___ QUOTED PASSAGE ___

Jupyter via VSCode remote-ssh with singularity on ifarm

From epsciwiki
Revision as of 13:36, 18 June 2023 by Davidl (talk | contribs)
Jump to navigation Jump to search


Here are instructions for configuring your local VSCode to connect to

 #-------------------------------------------------------
 # This comes from the JLab knowledge base article here:
 # https://jlab.servicenowservices.com/kb?id=kb_article_view&sysparm_article=KB0014918&sys_kb_id=862c54221bf0d510a552ed3ce54bcb1a&spa=1 
 #
 Host ifarm ifarm???? qcdi qcdi????
 Hostname %h.jlab.org.
 Host *.jlab.org
 Hostname %h.
 Match host scilogin.jlab.org.,scilogin?.jlab.org.,login.jlab.org.,login?.jlab.org.,acclogin.jlab.org.,acclogin?.jlab.org.,hallgw.jlab.org.,hallgw?.jlab.org.
 ProxyJump none
 Match host *.jlab.org.
 ProxyJump scilogin.jlab.org.
 User davidl
 
 Match host *.jlab.org.
 ControlMaster auto
 ControlPath ~/.ssh/cm/%C.sock
 ControlPersist 10m
 #-------------------------------------------------------

Test that this works by doing "ssh ifarm". See the knowledge base article for details and troubleshooting.

___ INFORMATION ___

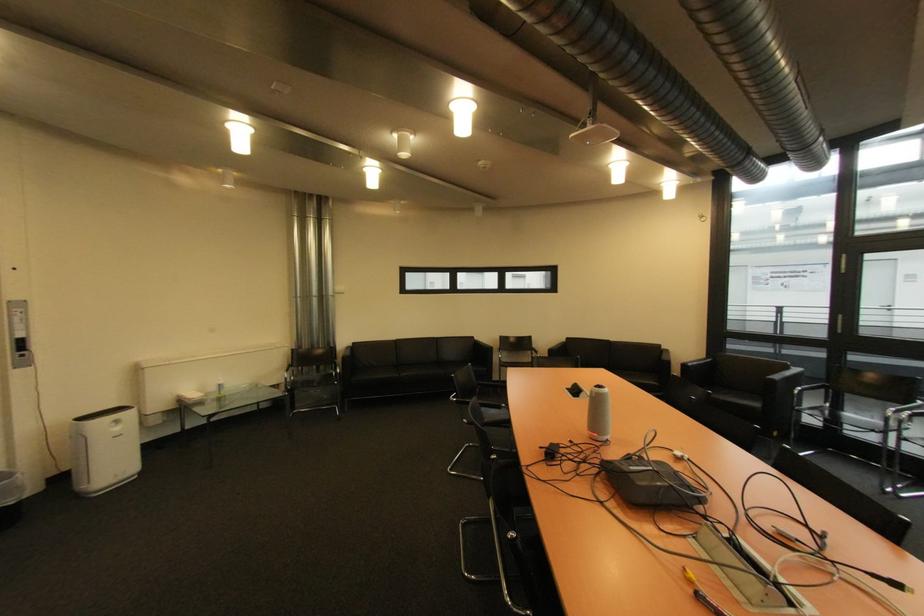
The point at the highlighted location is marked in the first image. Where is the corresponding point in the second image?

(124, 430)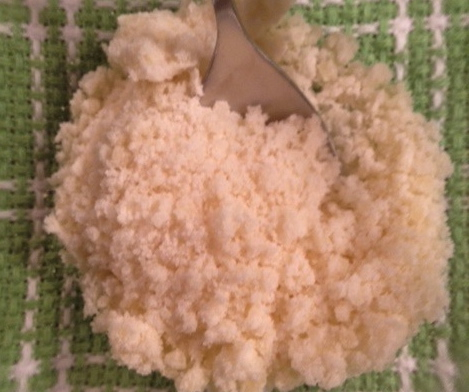
The image size is (469, 392). In order to click on table in this screenshot , I will do `click(42, 30)`.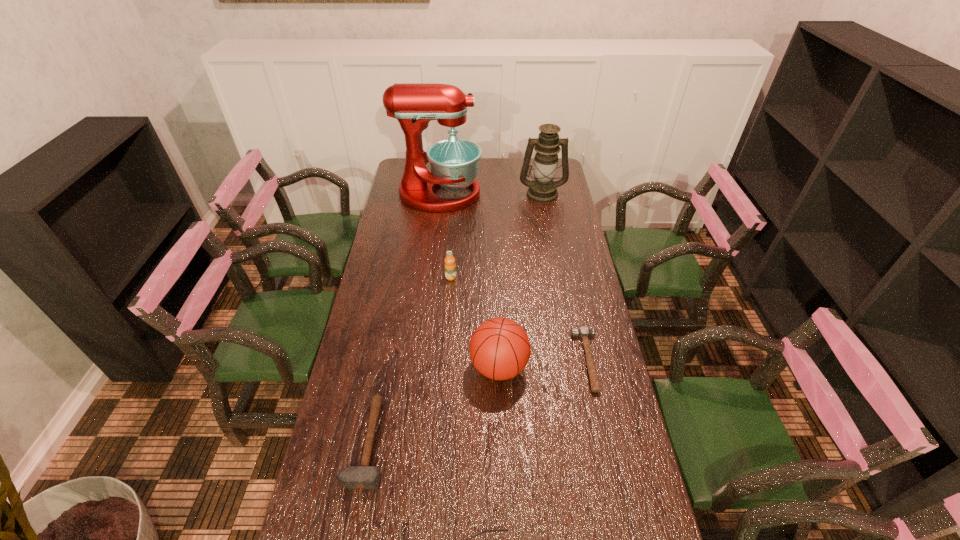
Identify the location of mixer. The width and height of the screenshot is (960, 540). click(x=454, y=162).

The width and height of the screenshot is (960, 540). Identify the location of the second tallest object. (542, 189).

The width and height of the screenshot is (960, 540). I want to click on basketball, so click(x=499, y=348).

The image size is (960, 540). I want to click on the third farthest object, so click(450, 267).

Where is `orange juice`? Image resolution: width=960 pixels, height=540 pixels. orange juice is located at coordinates (450, 267).

Image resolution: width=960 pixels, height=540 pixels. Find the location of `the fifth tallest object`. the fifth tallest object is located at coordinates (364, 476).

Locate an element on the screen. the taller hammer is located at coordinates (364, 476).

Locate an element on the screen. the right hammer is located at coordinates [x=583, y=332].

Locate an element on the screen. The image size is (960, 540). the shorter hammer is located at coordinates (583, 332).

In order to click on vacant region located on the front-facing side of the mixer in this screenshot , I will do `click(494, 194)`.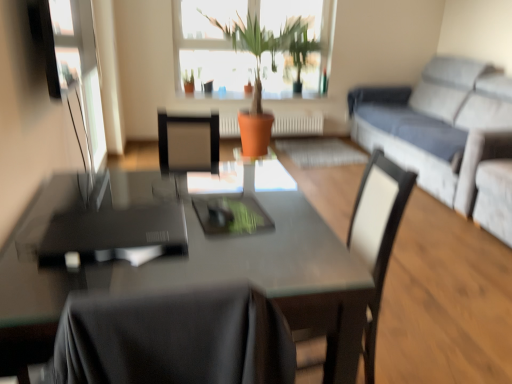
Question: From the image's perspective, does terracotta clay pot at center appear lower than light gray fabric couch at right?

Choices:
 (A) no
 (B) yes

Answer: (A)

Question: From a real-world perspective, does terracotta clay pot at center sit lower than light gray fabric couch at right?

Choices:
 (A) no
 (B) yes

Answer: (A)

Question: Does terracotta clay pot at center have a greater width compared to light gray fabric couch at right?

Choices:
 (A) no
 (B) yes

Answer: (B)

Question: From the image's perspective, is terracotta clay pot at center over light gray fabric couch at right?

Choices:
 (A) yes
 (B) no

Answer: (A)

Question: Can you confirm if terracotta clay pot at center is positioned to the left of light gray fabric couch at right?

___

Finish out the next part of the page on setting up Jupyter through VSCode remote-ssh with singularity on ifarm, starting after its last sentence. The rows play no part here and can be set aside.

Using work directories for large software installations

It is easy to overfill the quota on your CUE home directory by having VScode extension and python environments install lots of packages. Redirecting these to the work disk can save a lot of headache. There are a couple of directories to be concerned with. Here is one way to handle it (do all of this on the ifarm):

 mkdir -p /work/epsci/${USER}/home_dot_local
 mkdir -p /work/epsci/${USER}/home_dot_cache
 mkdir -p /work/epsci/${USER}/home_dot_vscode-server
 ln -s /work/epsci/${USER}/home_dot_local ~/.local
 ln -s /work/epsci/${USER}/home_dot_cache ~/.cache
 ln -s /work/epsci/${USER}/home_dot_vscode-server ~/.vscode-server

The above will install any VScode extensions on the remote system (i.e. ifarm) into the /work/epsci/${USER}/home_dot_vscode-server directory.

Python packages installed using pip while in a jupyter session will get installed into the /work/epsci/${USER}/home_dot_local ~/.local and /work/epsci/${USER}/home_dot_cache ~/.cache directories.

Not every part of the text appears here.